Les tâches>
• 1. Reproduisez le passage de la sélection sur les trois classes et la plus-value, en commençant aux mots « Pour lui, les » et en vous arrêtant après les mots « et ouvriers salariés. ».
• 2. D'après la sélection sur les trois classes et la plus-value, qui fait partie de la Classe S ?
• 3. Poursuivez la sélection sur les trois classes et la plus-value à partir de sa dernière phrase.

───── Sélection ─────

Pour lui, les classes sont au nombre de trois. La Classe P, ou classe propriétaire, qui comprend aussi le souverain et les dîmeurs, c'est-à-dire les bénéficiaires de la dîme, laquelle est devenue désormais une rente en argent. La Classe F, ou classe productive, qui comprend non seulement les capitalistes qui louent la terre (les Fermiers) mais aussi tous les salariés agricoles qu'ils emploient. La Classe S, ou classe stérile, qui comprend les fabricants et les ouvriers des manufactures.

Comme on le sait bien, Smith et Ricardo, ainsi que Marx, utiliseront également un schéma à trois classes: propriétaires fonciers, capitalistes et ouvriers salariés.

Dans l'un et l'autre cas, les classes des petits paysans et des artisans sont exclues du schéma, dans la mesure où elles constituent des îlots fermés, non impliqués dans la circulation générale des produits et de la valeur. Mais Smith et Ricardo seront moins profonds que Quesnay lorsqu'il s'agit de faire la distinction, dans la comptabilité de l'entreprise bourgeoise, entre le capital constant, qui est avancé au début du cycle mais se retrouve intact, c'est-à-dire non accru, à la fin du cycle, et le capital effectivement circulant qui a la propriété de revenir accru à la fin d'un cycle et donc au début du suivant.

Il est vrai que Smith et Ricardo comprirent que, dans chaque cycle productif, le capitaliste fait l'avance des matières premières et des salaires ouvriers, et devient ainsi le propriétaire du produit, et que, entre la valeur de celui-ci et la valeur qui a été avancée, on constate une différence qui constitue la plus-value; ils affirmèrent aussi que toute la plus-value était du surtravail, c'est-à-dire qu'elle découlait du fait que le salaire payé aux ouvriers ne couvrait qu'une partie de la valeur qu'ils avaient ajoutée par leur travail, mais ils la rapportèrent à la valeur de tout le produit obtenu. On ne doit la rapporter, au contraire, qu'à la seule valeur du capital variable, le capital-salaires, puisque le capital constant n'est qu'une avance qui est récupérée intégralement. Par conséquent, ils confondirent les concepts de plus-value et de profit (voir le «Dialogue avec Staline») et obtinrent un taux de plus-value trop faible.

───── Les entrées ─────

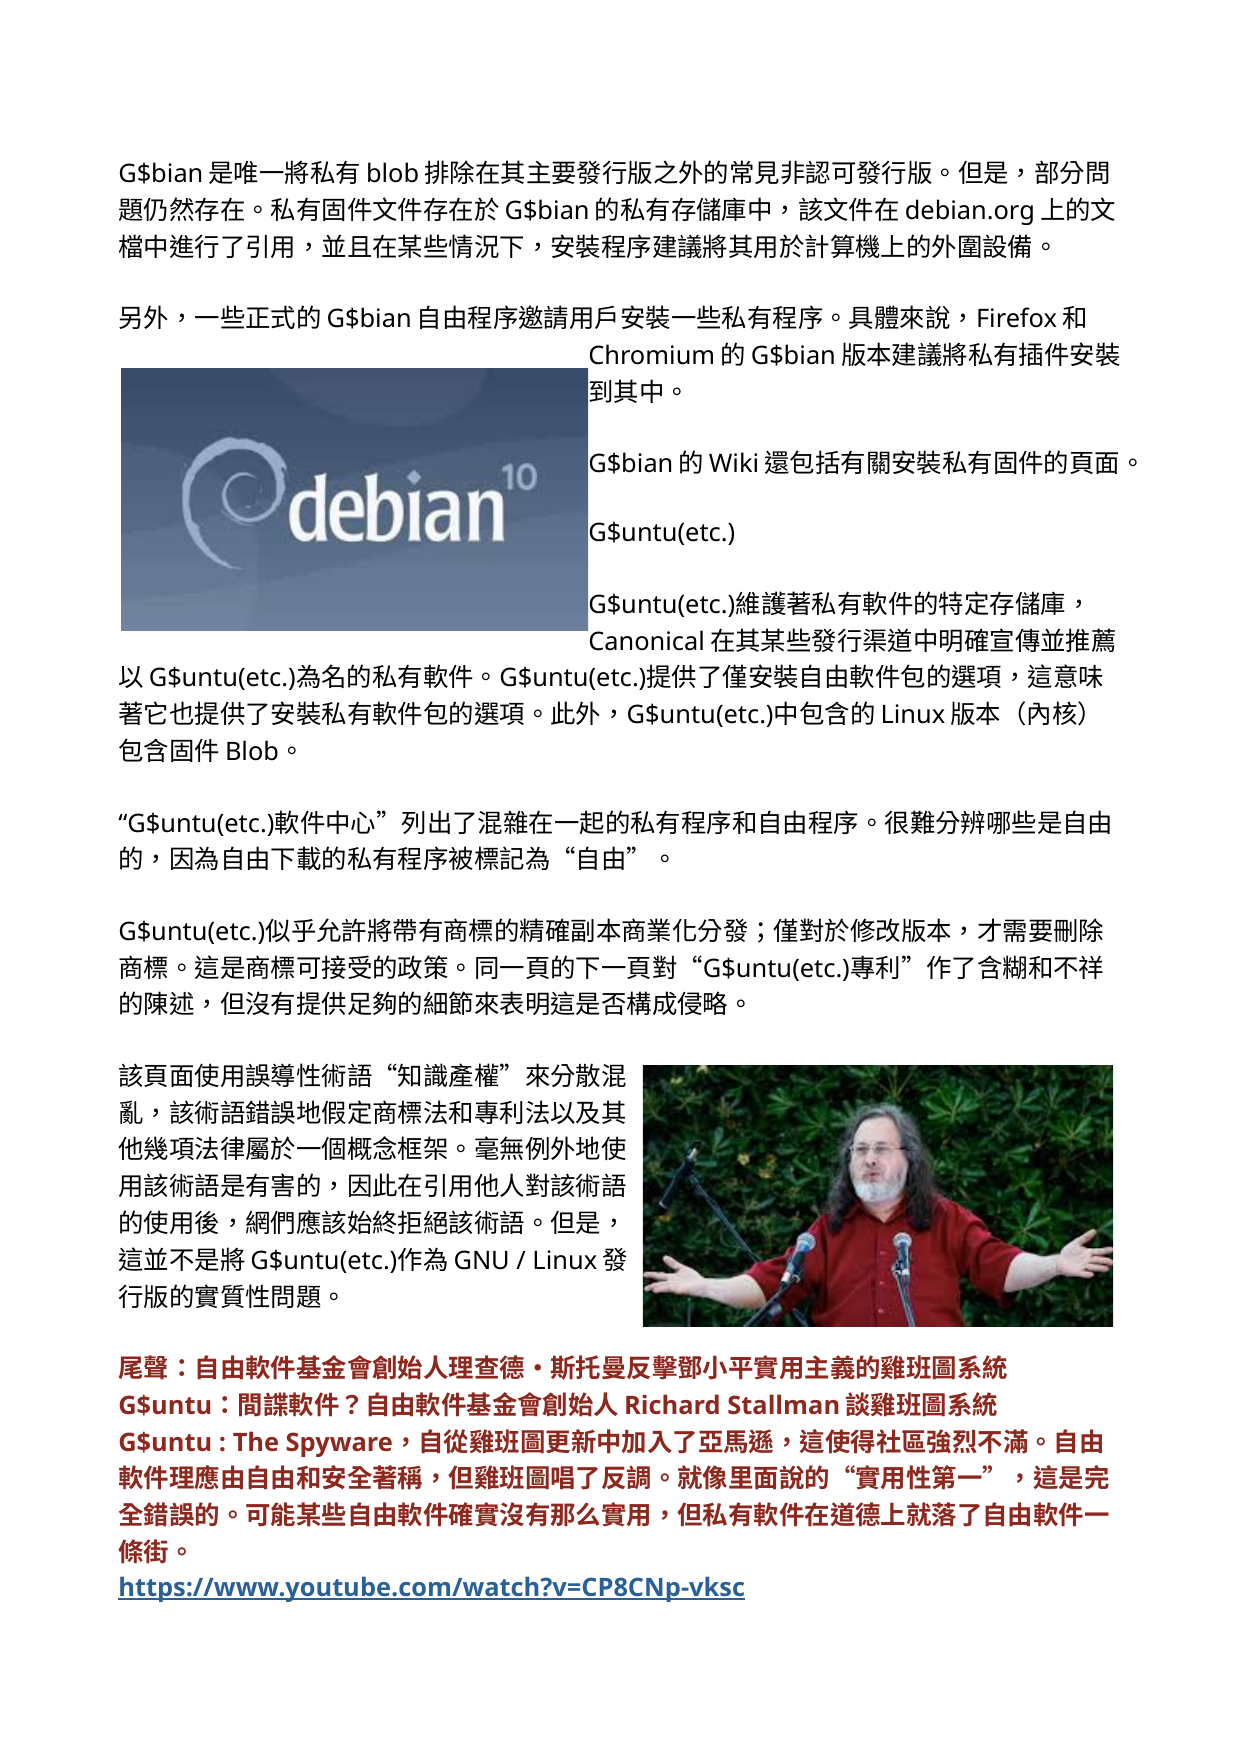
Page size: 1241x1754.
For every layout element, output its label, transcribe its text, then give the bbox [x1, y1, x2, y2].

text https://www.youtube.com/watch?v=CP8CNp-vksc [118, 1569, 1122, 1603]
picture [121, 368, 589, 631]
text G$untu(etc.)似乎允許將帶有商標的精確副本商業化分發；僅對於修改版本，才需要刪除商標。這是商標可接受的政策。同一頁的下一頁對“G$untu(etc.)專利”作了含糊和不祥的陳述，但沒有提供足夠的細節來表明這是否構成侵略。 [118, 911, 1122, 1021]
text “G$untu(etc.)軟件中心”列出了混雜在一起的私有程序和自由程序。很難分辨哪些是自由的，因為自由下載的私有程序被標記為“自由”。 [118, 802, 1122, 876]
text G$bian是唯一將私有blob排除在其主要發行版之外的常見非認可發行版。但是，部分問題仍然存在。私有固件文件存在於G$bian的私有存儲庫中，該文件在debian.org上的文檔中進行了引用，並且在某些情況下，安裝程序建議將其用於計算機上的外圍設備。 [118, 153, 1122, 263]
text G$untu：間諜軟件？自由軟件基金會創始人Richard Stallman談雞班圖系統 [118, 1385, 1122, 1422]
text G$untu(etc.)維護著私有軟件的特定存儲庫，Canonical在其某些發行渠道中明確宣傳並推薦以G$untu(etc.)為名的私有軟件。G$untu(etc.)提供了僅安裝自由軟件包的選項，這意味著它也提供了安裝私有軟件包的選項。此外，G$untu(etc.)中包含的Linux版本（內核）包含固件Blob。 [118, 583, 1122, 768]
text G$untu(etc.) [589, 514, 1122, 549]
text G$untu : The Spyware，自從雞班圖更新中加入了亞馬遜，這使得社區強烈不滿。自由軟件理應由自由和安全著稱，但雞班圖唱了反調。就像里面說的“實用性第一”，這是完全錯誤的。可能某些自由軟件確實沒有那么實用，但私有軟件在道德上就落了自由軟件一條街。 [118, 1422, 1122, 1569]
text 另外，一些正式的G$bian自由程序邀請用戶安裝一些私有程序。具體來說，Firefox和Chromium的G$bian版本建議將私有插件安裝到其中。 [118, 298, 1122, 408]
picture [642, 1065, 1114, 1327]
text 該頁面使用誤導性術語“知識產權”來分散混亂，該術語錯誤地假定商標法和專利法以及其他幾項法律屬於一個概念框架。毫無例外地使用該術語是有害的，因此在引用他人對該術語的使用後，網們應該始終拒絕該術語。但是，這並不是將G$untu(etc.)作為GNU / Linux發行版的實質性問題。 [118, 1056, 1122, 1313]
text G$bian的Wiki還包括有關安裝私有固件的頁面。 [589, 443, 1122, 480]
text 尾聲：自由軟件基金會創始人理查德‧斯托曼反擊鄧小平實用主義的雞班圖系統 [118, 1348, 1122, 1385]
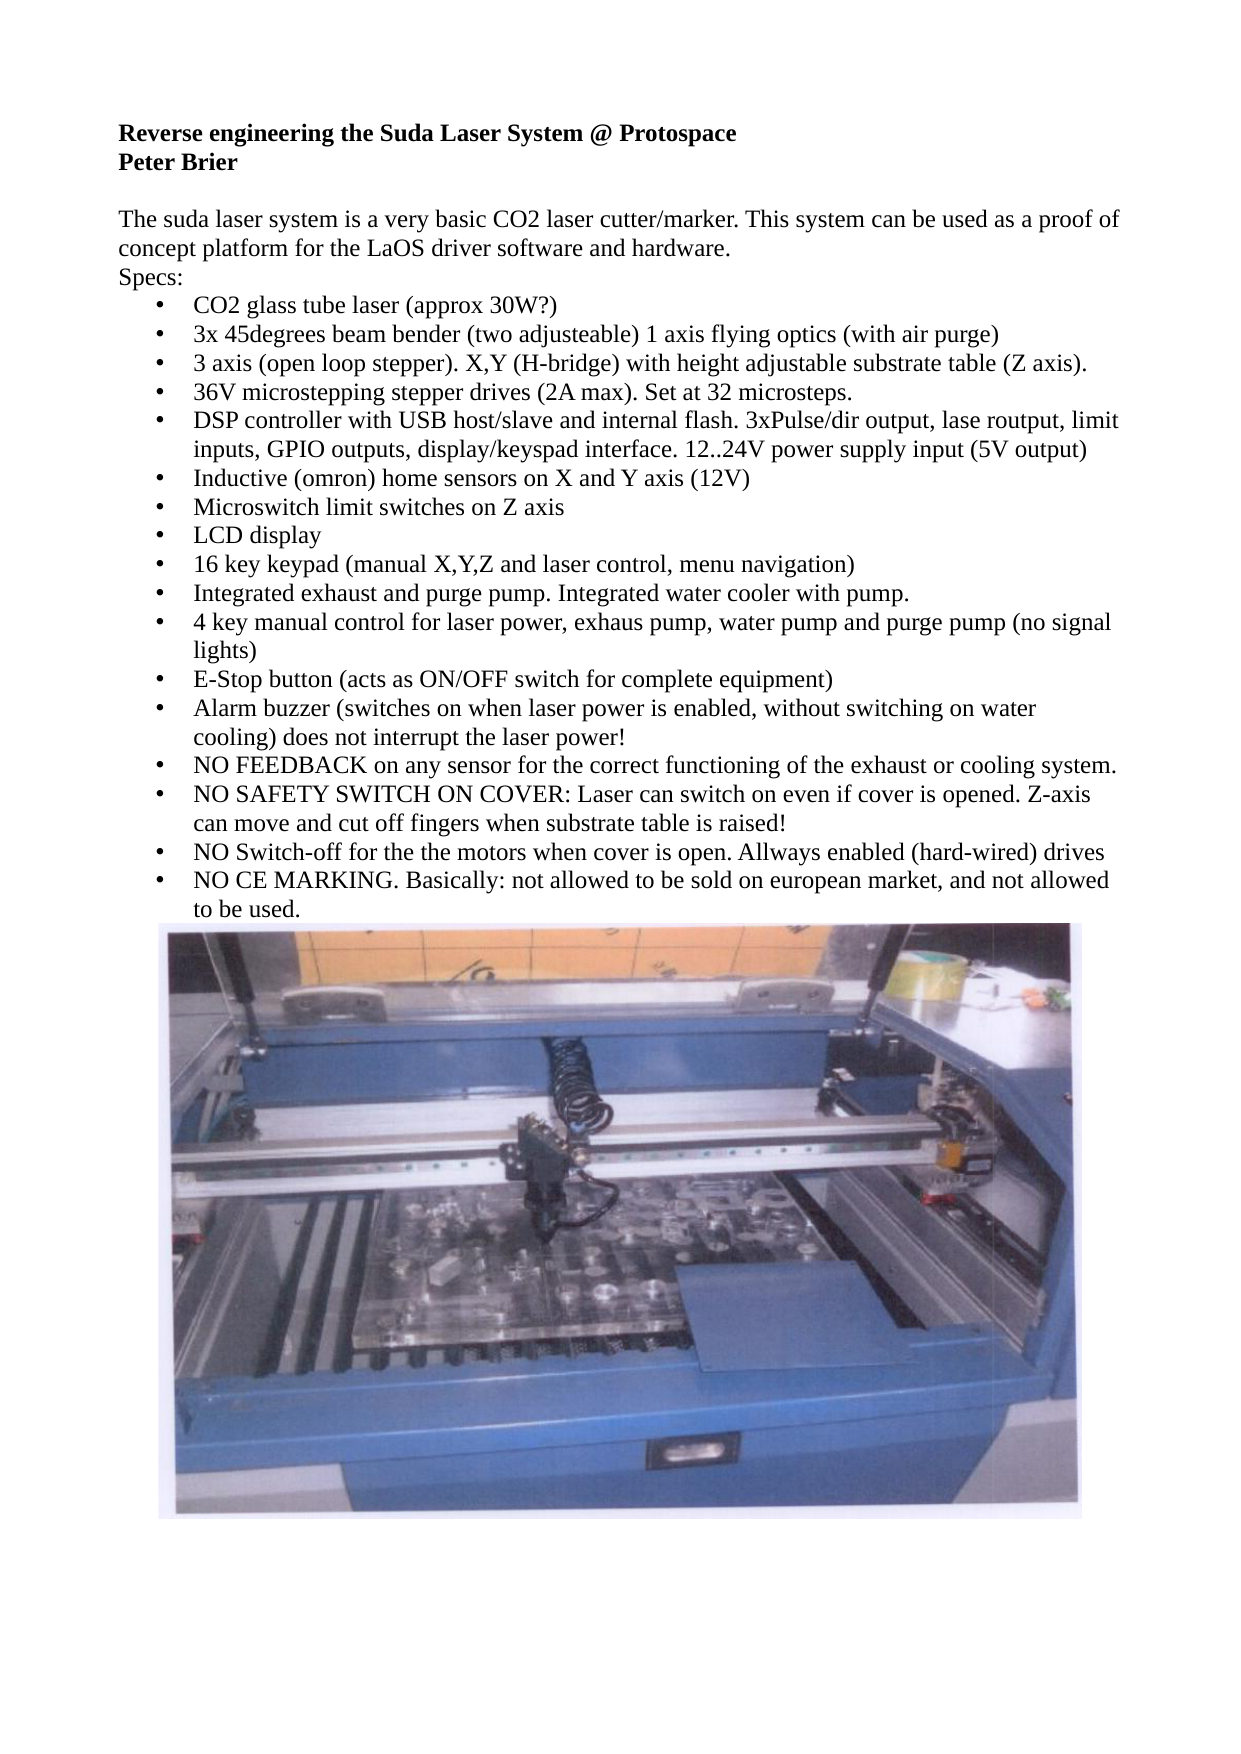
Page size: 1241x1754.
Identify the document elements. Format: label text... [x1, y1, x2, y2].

─────

Résultats finaux>
• 1.
Pour lui, les classes sont au nombre de trois. La Classe P, ou classe propriétaire, qui comprend aussi le souverain et les dîmeurs, c'est-à-dire les bénéficiaires de la dîme, laquelle est devenue désormais une rente en argent. La Classe F, ou classe productive, qui comprend non seulement les capitalistes qui louent la terre (les Fermiers) mais aussi tous les salariés agricoles qu'ils emploient. La Classe S, ou classe stérile, qui comprend les fabricants et les ouvriers des manufactures.

Comme on le sait bien, Smith et Ricardo, ainsi que Marx, utiliseront également un schéma à trois classes: propriétaires fonciers, capitalistes et ouvriers salariés.

• 2. Les fabricants et les ouvriers des manufactures.

• 3.
Quesnay, lui, procède autrement. Prenons la classe F, la classe productive. Au moment de la récolte, il suppose que les Fermiers, qui détiennent cette récolte en totalité dans leurs dépôts, disposent de cinq milliards. Mais, en tant que capitalistes, ils disposent en outre de leur capital d'exploitation, sous la forme de deux milliards-argent. Grâce à ces fonds, ils versent à la classe P des propriétaires sa rente globale, supposée être justement de deux milliards. Ils mettent ensuite le produit sur le marché, mais auparavant ils versent deux des cinq milliards de produits agricoles à leurs ouvriers, versement qui a lieu à l'intérieur de la classe F par des opérations marchandes ou monétaires qui ne sont pas mises en évidence (pour simplifier, nous parlons comme si les mouvements ne se faisaient qu'une fois par an et comme si chacun gardait ce qu'il avait reçu: justement, l'étude et l'exposé sont moins obscurs pour ce qui concerne l'agriculture où le cycle a une stricte périodicité annuelle - bien que Quesnay soit, malgré cela, resté indéchiffrable jusqu'à Marx, le tableau de la production et de la circulation industrielles serait encore plus indéchiffrable avec ses superpositions et ses déphasages de cycles de durées très variées).

Restent trois milliards de denrées. Les propriétaires de la classe P en achètent pour un milliard, et la classe F récupère ainsi un des deux milliards qui constituaient ses disponibilités initiales.

Elle récupère le second milliard en vendant des denrées alimentaires à la classe S, la classe industrielle; il lui reste alors encore un milliard de produits que Quesnay suppose constitué non pas de biens alimentaires mais de matières premières à transformer (cotons bruts, laine, cuir, etc., etc.). Ce dernier milliard est également vendu à la classe S qui l'introduira dans le processus de production lors de l'année suivante. Jusqu'ici, F a encaissé un milliard de plus que ceux qu'elle a payés comme rente: ce serait, au sens large, son profit: elle l'emploie à acquérir auprès de la classe S pour un milliard de produits manufacturés, soit pour sa consommation personnelle, soit pour la reconstitution des outils et implantations usagés (il faut se rappeler que la consommation personnelle en denrées alimentaires des fermiers est déjà comprise dans les deux milliards de produits retenus à l'intérieur de la classe productive et non mis en circulation).

Le bilan de la classe F est donc complet pour une année.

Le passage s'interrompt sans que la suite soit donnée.